Work instructions:
Below are the records; count how many of their lines carry "Fiscalía" and give only the number.

Dataset excerpts:
══════════════════════════════
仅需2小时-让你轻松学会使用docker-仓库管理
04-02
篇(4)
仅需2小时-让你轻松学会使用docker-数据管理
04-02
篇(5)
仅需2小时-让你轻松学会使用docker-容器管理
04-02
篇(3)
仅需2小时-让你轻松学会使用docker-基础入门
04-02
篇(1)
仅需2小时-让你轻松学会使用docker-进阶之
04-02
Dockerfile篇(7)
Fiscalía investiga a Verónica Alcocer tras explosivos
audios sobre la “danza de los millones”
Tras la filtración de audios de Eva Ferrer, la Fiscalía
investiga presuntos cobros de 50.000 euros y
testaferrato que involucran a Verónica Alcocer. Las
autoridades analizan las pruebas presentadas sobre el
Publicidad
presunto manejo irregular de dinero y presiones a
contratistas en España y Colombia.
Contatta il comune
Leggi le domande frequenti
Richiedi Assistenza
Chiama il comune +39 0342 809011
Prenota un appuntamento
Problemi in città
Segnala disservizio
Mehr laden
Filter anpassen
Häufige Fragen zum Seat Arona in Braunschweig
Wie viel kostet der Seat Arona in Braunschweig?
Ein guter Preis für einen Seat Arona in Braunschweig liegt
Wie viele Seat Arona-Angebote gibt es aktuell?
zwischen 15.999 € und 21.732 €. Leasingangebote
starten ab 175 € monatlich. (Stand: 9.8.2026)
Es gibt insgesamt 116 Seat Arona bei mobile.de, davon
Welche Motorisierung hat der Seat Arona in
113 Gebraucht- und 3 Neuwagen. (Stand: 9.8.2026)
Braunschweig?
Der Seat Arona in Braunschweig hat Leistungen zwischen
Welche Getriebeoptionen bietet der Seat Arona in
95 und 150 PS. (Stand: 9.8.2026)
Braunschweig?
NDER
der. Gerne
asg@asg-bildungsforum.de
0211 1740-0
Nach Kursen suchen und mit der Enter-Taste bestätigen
══════════════════════════════
Answer box:
2